New Documentary Cements Lithuania as Basketball Mecca
September 25, 2012
Earlier tonight, I had the opportunity to attend a screening of Marius A. Markevicius' upcoming documentary, The Other Dream Team, hosted by Lithuania's Consul General Valdemaras Sarapinas. Mr. Markevicius, a Lithuanian-American from Southern California, has made a film about the 1992 Lithuanian national basketball team, which won the bronze medal at the 1992 Summer Olympics at Barcelona and featured four players who were part of the Soviet Union squad that defeated Team USA at the 1988 Games in Seoul. Among these four was recent Hall of Famer Arvydas Sabonis, who enjoyed a lucrative career with the Portland Trail Blazers.
The film itself is something that basketball fans both old and young should see. Markevicius paints a fine picture of Lithuania, a country torn apart by nearly half a century of Soviet occupation and one that found solace from the oppression in basketball. In the very beginning of the movie, guard Sarunas Marciulionis shows the cameras his old apartment building and the basketball court that has stood outside of it for decades.
Even better, the four players on whom Markevicius focuses (Sabonis, Marciulionis, Rimas Kurtinaitis and Valdemaras Chomicius) are more than just players representing their country in their respective sport.
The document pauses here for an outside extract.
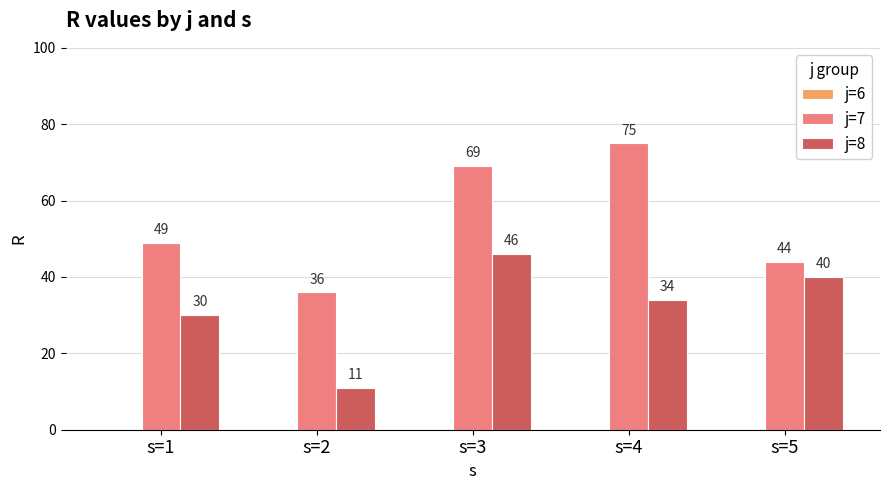

How many j=7 values are between 44 and 69?

3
These men are human beings; sons, fathers, players who struggled so hard to keep their national identity when the Soviet government did everything in its power to take it away.
More important, however, is Lithuanian players' status as pioneers of basketball as we know it today. In 1989, two years after being drafted, Marciulionis made his NBA debut for the Golden State Warriors and set the tone for the internationalization of the league. When taking a look into the future, Markevicius' subplot (for lack of better word) makes Lithuania's basketball story come full circle and lightly focuses on prospect Jonas Valanciunas, who was drafted sixth overall by the Toronto Raptors in 2011.
That all being said, The Other Dream Team, which opens nationwide this coming Friday, is more than just a film about a basketball team born out of a newly freed nation. It is Mr. Markevicius' love letter to basketball as a sport, as he clearly has a passion for the game. After the film was over, he talked about growing up in California and being a huge Los Angeles Lakers fan, but getting flak from his friends in 1988 when, at age 12, he was the only one excited about the Soviet team defeating the United States, just because the stars were Lithuanian.
Four years later, his allegiances were the same as he supported Lithuania yet again.
"I knew they had no chance," Markevicius said. "I knew it wasn't going to happen, but I wanted them to stand in and do well, and I rooted for my American guys too. It was just a fun thing to watch."
Fortunately for Mr. Markevicius, so is his new film and if you grew up watching basketball in the '80s and '90s or just love the game as a whole, definitely go see it when it hits theaters on Friday!